Their dataset consists of 700B tokens of generic text data and finance-related data like company news and SEC filings. They deduplicate the data and train on 569B tokens.

The model is a decoder-only causal language model based on the BLOOM codebase. The model is a bit larger than you’d expect from the Chinchilla scaling curves because they only have so much financial data, don’t want to change the ratio of general to financial data, and want to stick to a single epoch.

The hyperparameters are pretty standard. They use Megatron’s attention scaling for numerical stability, AliBi attention biases, and no dropout for most of training.
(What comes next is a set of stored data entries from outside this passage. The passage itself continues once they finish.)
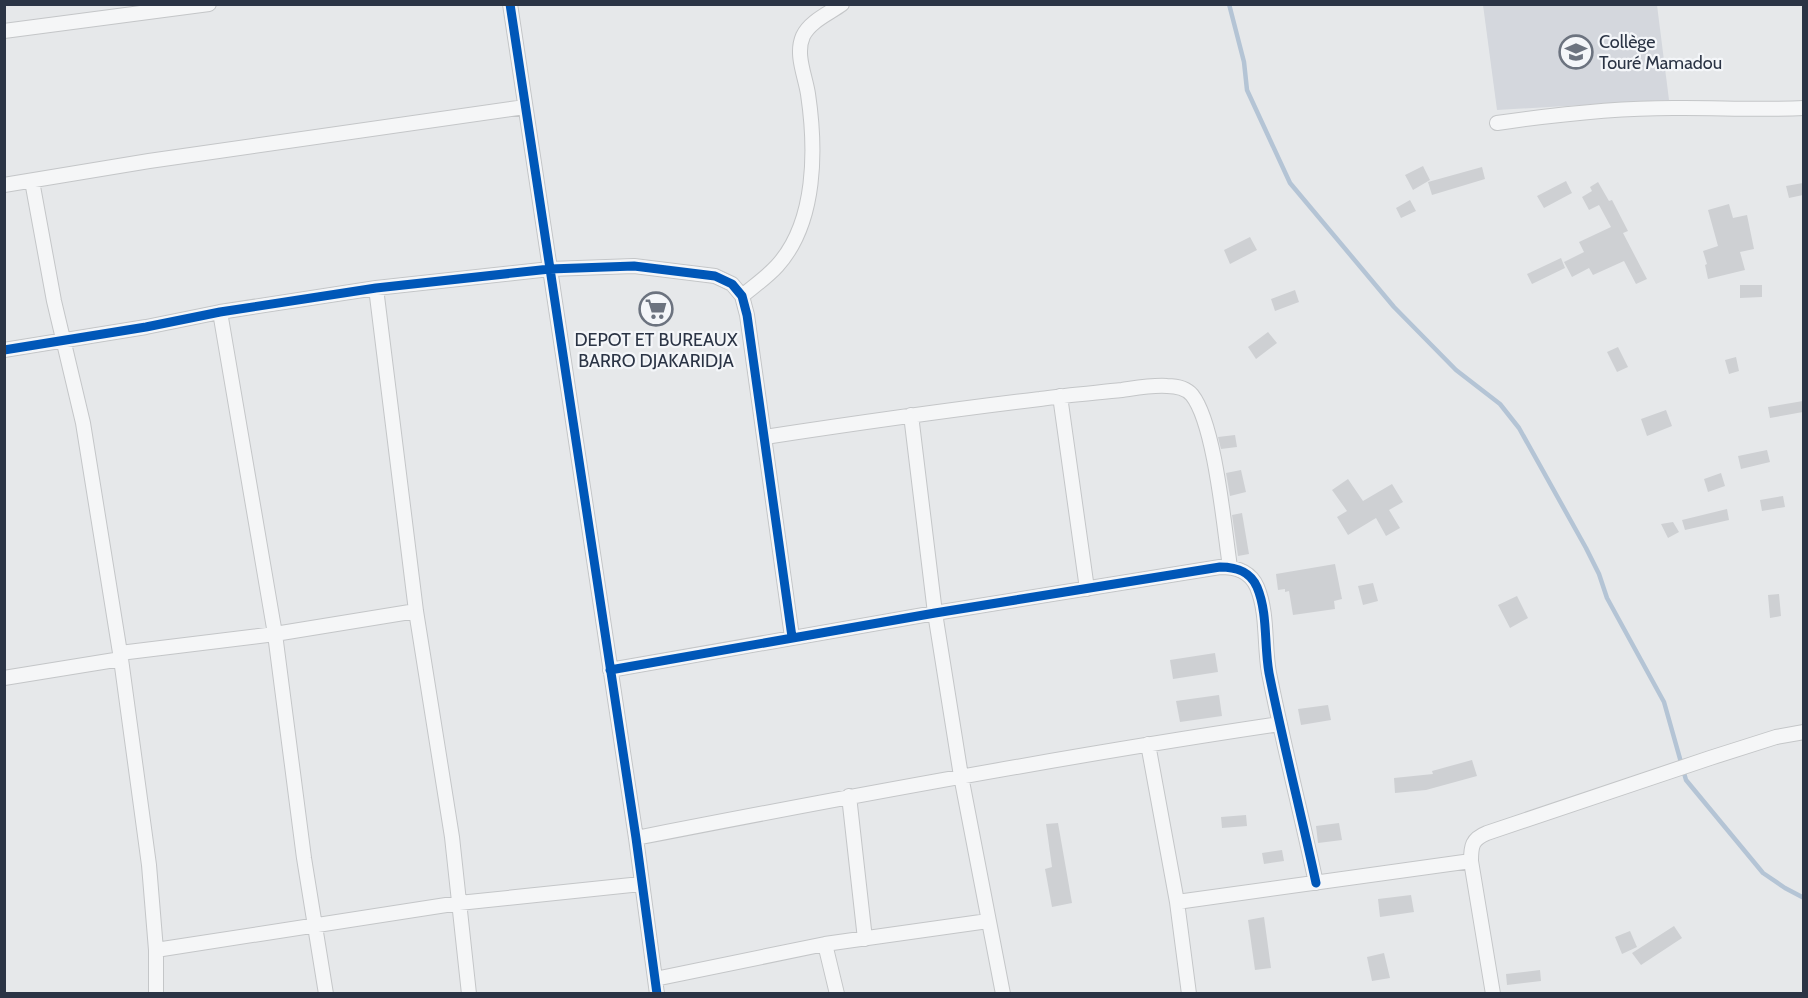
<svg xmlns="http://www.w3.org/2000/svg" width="1808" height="998" viewBox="0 0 1808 998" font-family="Cabin,sans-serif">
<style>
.built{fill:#d4d7dd}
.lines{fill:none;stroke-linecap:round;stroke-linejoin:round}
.stream{stroke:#b4c4d5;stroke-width:4.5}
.building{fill:#ced0d3}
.street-casing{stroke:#c4c6c8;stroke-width:16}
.street{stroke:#f5f6f7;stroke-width:14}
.cycleway-casing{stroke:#f4f6f9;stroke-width:13}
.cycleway{stroke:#0057b8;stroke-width:9}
.labels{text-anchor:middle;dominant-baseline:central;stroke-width:4.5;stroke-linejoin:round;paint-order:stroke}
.poi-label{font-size:18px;fill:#2b3445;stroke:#f4f6f9;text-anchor:start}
</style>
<rect width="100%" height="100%" fill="#e6e8ea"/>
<path class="built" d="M 1483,5 L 1657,5 L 1669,100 L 1497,110 Z"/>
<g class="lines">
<path class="stream" d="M 1229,4 L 1244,62 L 1247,90 L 1290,183 L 1394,307 L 1456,370 L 1500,404 L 1519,428 L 1586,548 L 1599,574 L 1607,598 L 1664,702 L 1686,780 L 1763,873 L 1785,888 L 1804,898"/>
</g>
<path class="building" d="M 1423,166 L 1430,180 L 1413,190 L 1405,175 Z
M 1482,167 L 1485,179 L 1432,195 L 1428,182 Z
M 1566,181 L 1572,193 L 1544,208 L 1537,196 Z
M 1598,182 L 1609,201 L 1612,200 L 1628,231 L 1623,233 L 1647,279 L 1636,284 L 1624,261 L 1593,275 L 1589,268 L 1572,277 L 1564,262 L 1584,252 L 1579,242 L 1611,227 L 1599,205 L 1589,210 L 1582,197 L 1592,191 L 1590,187 Z
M 1803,183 L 1803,195 L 1789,198 L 1786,186 Z
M 1410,200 L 1416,211 L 1401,218 L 1396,208 Z
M 1729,204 L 1733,218 L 1747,215 L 1754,249 L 1740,252 L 1745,270 L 1708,279 L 1705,265 L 1707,264 L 1703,251 L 1718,246 L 1708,210 Z
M 1250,237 L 1257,250 L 1230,264 L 1224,250 Z
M 1561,258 L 1565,268 L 1532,284 L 1527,274 Z
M 1740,285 L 1762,285 L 1762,297 L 1740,298 Z
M 1295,290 L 1299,302 L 1275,311 L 1271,299 Z
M 1268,332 L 1277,343 L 1256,359 L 1248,347 Z
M 1618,347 L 1628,367 L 1617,372 L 1607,352 Z
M 1736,357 L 1739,371 L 1729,374 L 1725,360 Z
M 1803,401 L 1803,412 L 1770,418 L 1768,407 Z
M 1666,410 L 1672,426 L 1647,436 L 1641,419 Z
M 1235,435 L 1237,447 L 1221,449 L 1218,437 Z
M 1767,450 L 1770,462 L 1741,469 L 1738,456 Z
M 1241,470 L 1246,492 L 1230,496 L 1226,473 Z
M 1721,473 L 1725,486 L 1708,492 L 1704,479 Z
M 1348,479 L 1363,501 L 1392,484 L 1403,502 L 1389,510 L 1400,528 L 1386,536 L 1376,518 L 1348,535 L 1337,517 L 1347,511 L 1332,490 Z
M 1783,496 L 1785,507 L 1762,511 L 1760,500 Z
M 1727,509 L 1729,520 L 1685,530 L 1682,520 Z
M 1242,513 L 1249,554 L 1238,556 L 1232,515 Z
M 1673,522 L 1679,532 L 1668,538 L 1661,524 Z
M 1335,564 L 1342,599 L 1334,601 L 1335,609 L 1293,615 L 1289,591 L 1285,592 L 1285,589 L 1278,590 L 1276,574 Z
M 1373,583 L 1378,601 L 1363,605 L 1358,586 Z
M 1779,594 L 1781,616 L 1770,618 L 1768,595 Z
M 1517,596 L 1528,618 L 1510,628 L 1498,605 Z
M 1215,653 L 1218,672 L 1173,679 L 1170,660 Z
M 1219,695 L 1222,716 L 1180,722 L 1176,701 Z
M 1328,705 L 1331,720 L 1301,725 L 1298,709 Z
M 1472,760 L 1477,776 L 1426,790 L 1395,793 L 1394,778 L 1433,774 L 1432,771 Z
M 1246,815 L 1247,826 L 1222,828 L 1221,817 Z
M 1058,823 L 1072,903 L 1052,907 L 1045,869 L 1052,867 L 1046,824 Z
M 1339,823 L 1342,840 L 1318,843 L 1316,826 Z
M 1282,850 L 1284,861 L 1264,864 L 1262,853 Z
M 1411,895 L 1414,912 L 1380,917 L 1378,899 Z
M 1264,917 L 1271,968 L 1255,970 L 1248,920 Z
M 1674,926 L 1682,938 L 1641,965 L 1632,953 Z
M 1630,931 L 1637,947 L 1622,954 L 1615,937 Z
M 1384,953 L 1390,978 L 1372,981 L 1367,957 Z
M 1540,970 L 1541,981 L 1507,985 L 1506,974 Z"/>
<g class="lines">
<defs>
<path id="street" d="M 510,4 L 636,838 L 657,994
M 4,31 L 209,4
M 1497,123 C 1558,114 1622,107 1684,108 C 1724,108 1764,110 1804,108
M 32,181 L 54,301 L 83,423 L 121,659 L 149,865 L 156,950 L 156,994
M 4,185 L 149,161 L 525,107
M 376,288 L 416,611 L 452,837 L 469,994
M 742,296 C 754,286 767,277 777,266 C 817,222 816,148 808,94 C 805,75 795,54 803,36 C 810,21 830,13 842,4
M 220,312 L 275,634 L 304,858 L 326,994
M 4,350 L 146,327 L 220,312 L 376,288 L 550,269 L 634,266 L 715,276 L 732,284 L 742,296 L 747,315 L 792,637
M 1060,396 L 1087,589
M 911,415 L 935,613 L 961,776 L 1003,994
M 765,437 C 857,423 948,410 1040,399 C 1067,395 1094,393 1122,390 C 1136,388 1152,385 1167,386 C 1176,386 1186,388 1192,395 C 1215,424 1224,527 1230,567
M 120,653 L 275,634 L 416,611
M 610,670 L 935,613 L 1220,567 C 1236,567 1250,571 1257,587 C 1268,613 1264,645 1269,673 C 1283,743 1301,813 1316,883
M 4,678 L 121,659
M 1148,744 L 1177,902 L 1189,994
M 849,796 L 865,939
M 636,838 C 850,796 1064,756 1280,724
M 1177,902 L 1471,861
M 825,944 L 837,994
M 156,950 L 459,903 L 641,884
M 655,979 L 825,944 L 988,921
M 1493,994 L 1471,861 C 1471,846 1472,839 1487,833 L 1710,758 L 1776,737 L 1804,732"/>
</defs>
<use href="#street" class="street-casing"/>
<use href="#street" class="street"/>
<defs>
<path id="cycleway" d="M 510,4 L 636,838 L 657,994
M 4,350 L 146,327 L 220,312 L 376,288 L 550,269 L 634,266 L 715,276 L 732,284 L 742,296 L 747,315 L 792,637
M 610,670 L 935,613 L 1220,567 C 1236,567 1250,571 1257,587 C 1268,613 1264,645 1269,673 C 1283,743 1301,813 1316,883"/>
</defs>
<use href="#cycleway" class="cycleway-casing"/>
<use href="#cycleway" class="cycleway"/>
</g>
<defs>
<symbol id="school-ring" viewBox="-11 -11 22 22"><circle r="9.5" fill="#f4f6f9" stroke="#6c737f" stroke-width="1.5"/><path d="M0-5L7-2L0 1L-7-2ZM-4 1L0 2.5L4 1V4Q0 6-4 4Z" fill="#6c737f"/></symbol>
<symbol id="supermarket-ring" viewBox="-11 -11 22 22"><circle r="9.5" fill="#f4f6f9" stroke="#6c737f" stroke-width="1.5"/><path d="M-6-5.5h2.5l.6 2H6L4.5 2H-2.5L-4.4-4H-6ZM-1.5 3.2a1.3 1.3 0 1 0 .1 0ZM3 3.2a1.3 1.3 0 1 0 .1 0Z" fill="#6c737f"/></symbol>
</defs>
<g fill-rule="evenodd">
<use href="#school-ring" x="1557" y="33" width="38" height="38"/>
<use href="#supermarket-ring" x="637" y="290" width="38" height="38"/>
</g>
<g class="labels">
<g class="poi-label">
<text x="1599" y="42">Collège<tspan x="1599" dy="21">Touré Mamadou</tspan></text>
<text x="656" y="340" text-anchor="middle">DEPOT ET BUREAUX<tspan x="656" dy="21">BARRO DJAKARIDJA</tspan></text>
</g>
</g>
<rect width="1808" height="998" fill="none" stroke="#2b3445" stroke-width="12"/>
</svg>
They shard the model across 64 machines via Zero-3 and SageMaker Model Parallel, the combination of which gets them about 33% hardware utilization.

As you might expect, keeping the training on track required some manual intervention over the course of the 53-day run.

The resulting model does much better than existing alternatives on financial data.

This improvement holds even though BLOOM-175B had access to way more training compute.

Relatedly, this paper is a gold mine of real-world use cases. Super valuable if you’re trying to understand how AI actually gets used in practice.

On academic benchmarks, BloombergGPT does about as well as other large models, despite half of its training data being focused on finance.

A great case study in making large language models useful for an enterprise.

It’s bizarre how often there are suddenly 2-4 independent papers on the same topic within about a week of each other. Maybe technological progress is more deterministic than we think. (And no, it isn’t plagiarism.)

I recently saw a product landing page describing their “aligned model.” I really hope the word “aligned” doesn’t get co-opted to just mean '“we did some instruction finetuning”.